With the outbreak of the Virus spreading beyond China, it appears obvious that New Zealand’s government must protect its people by bringing to a halt–as any decent government should–any international movement of people, regardless of the nature of the movement. Despite this seemingly obvious point, insipid commentary from journalists regarding economic trials and tribulations is prominent. Along with this, such journalists continue to suggest, comes the straining of relationships between New Zealand and China. We suggest, instead, that other issues remain cardinal in comparison to petty economism.
The fact that our present government did not stop the movement of people from China as soon as it was discovered that large amounts of China’s population were infected with the virus highlights the incompetency of the government and suggests that its priorities are more deranged than one would have hoped. Given that during the early stages of this outbreak the extent to which the virus posed a risk to us was unknown, the government’s lack of precautionary measures indicates an insidious impotence on its part; that is both now and into the future. The well-being of its people both now and in the future should be the priority of any government. However, an ever-pervasive attitude of economism thrives in all spheres of life in New Zealand, and particularly among our officials and journalists.
This attitude, which has for years now dominated our culture, is one that economically rationalises the majority of an individual’s life. Every individual is encouraged to view their fellow countrymen as a part one big economic unit. With this dogmatic economism comes the necessity of placing all issues in monetary, materialistic parlance bound to a cycle of over-consumption. This is to the benefit of the ever-present globalists; this attitude–or rather way of life–best defines the status quo in thought among modern men. It is this present truism that must change if we as a people are to put up a challenge against the globalist agenda that seeks to reduce men to mere economic units. Yet, as one can observe through the country’s most popular news outlets, article after article is posted professing the negative economic outcomes the current travel bans are having on New Zealand’s economy. It is not the well-being of the people that these institutions are out for, but rather the flow of money in commercial districts. It is all well and good for us to trade resources where need be, but when profits and the flow of money are placed over the well-being of a people, there exists a crucial problem. That is because our financial system favours multinational corporations, and places plutocratic values in the minds of government officials to prop up the inherently flawed economic system. After all, this system does not exist to serve the people it purports to, but rather international plutocrats.

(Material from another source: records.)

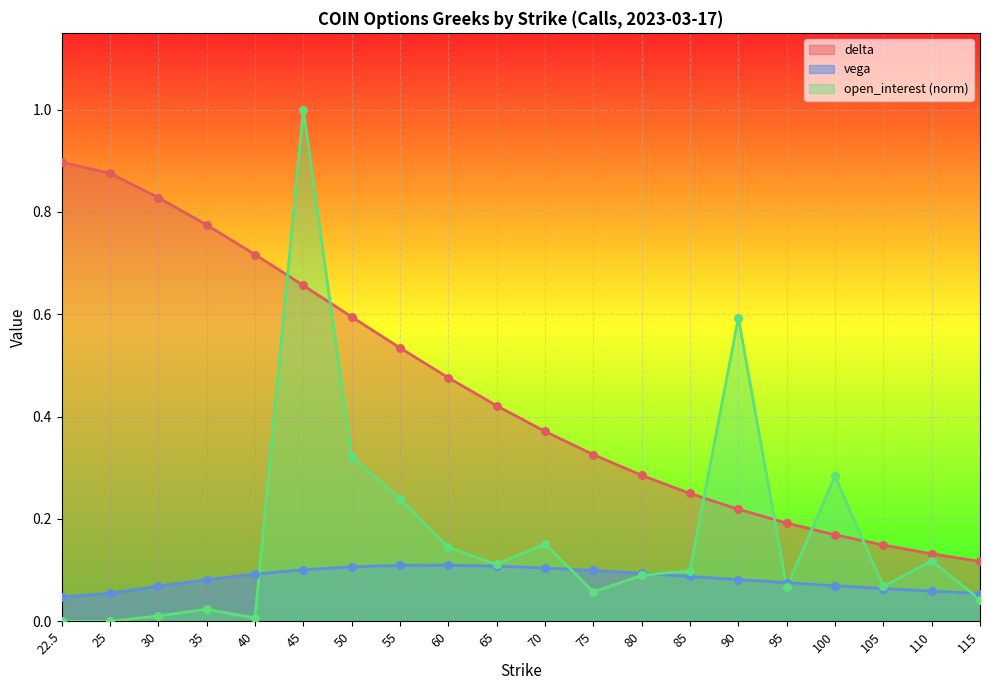

Which series has the widest spread of Y values?

open_interest_norm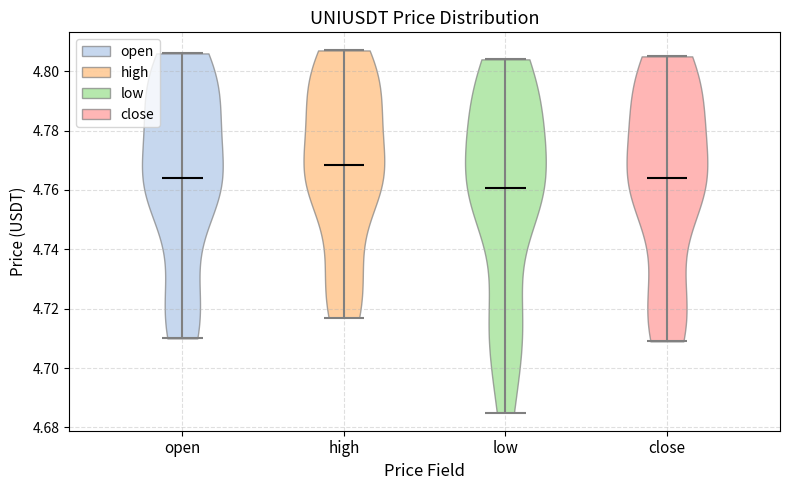

Reading left to right, read every violin against the y-axis: where its median line is, and the lowest and highest points it reaches. The values are not printed on the chart, so give them approximately, as read against the axis.

open: median line 4.764, lowest point 4.710, highest point 4.806
high: median line 4.768, lowest point 4.718, highest point 4.808
low: median line 4.760, lowest point 4.686, highest point 4.804
close: median line 4.764, lowest point 4.710, highest point 4.806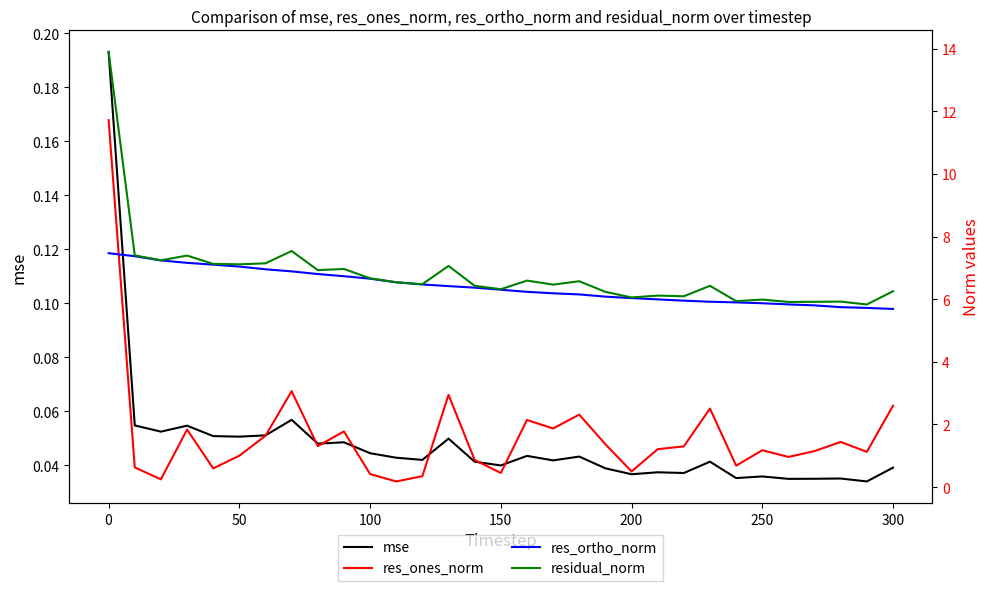

What are all the series names shown in the legend?

mse, res_ones_norm, res_ortho_norm, residual_norm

Much to the exasperation of organic-thinking people, this economic rationalisation of the spread of the Coronavirus perfectly highlights the hypocrisy that runs deep through the veins of the rootless individuals who advocate for such economism. These rootless individuals fill the offices of New Zealand’s media outlets, the floors that house multinational corporations and other such institutions. While these insidious organisations profess to care for this country, they simultaneously corrupt its people with malignant ways of being and do so while slyly posing with an empathetic face. With never-ending talking points regarding such things as the potential monetary losses from the University of Auckland, or strained relationships with non-New Zealand students and families because of travel bans, one wonders if the faux-compassion espoused by journalists could ever extend (in a meaningful way) to the people they are supposed to be informing. It would appear not. Radio New Zealand even went as far as to discuss the alleged issue with the UoA Chinese Students’ Association, stating that the bans would hinder graduation times for Chinese students and will affect future enrolments at the University. RNZ may do well to consider the well-being of actual New Zealanders rather than foreign students and the pockets of a University that panders to foreign money.
It will appear to any good-thinking person that for a country to truly prosper, it must move beyond things that hold a nation in the material realm. Economic-based rationale, particularly during times of global ‘crisis’, is not the way to support creating and maintaining healthy people.
Each of us must help to create a healthier future for the coming generations. Take action now by rejecting degenerative attitudes and ways of being.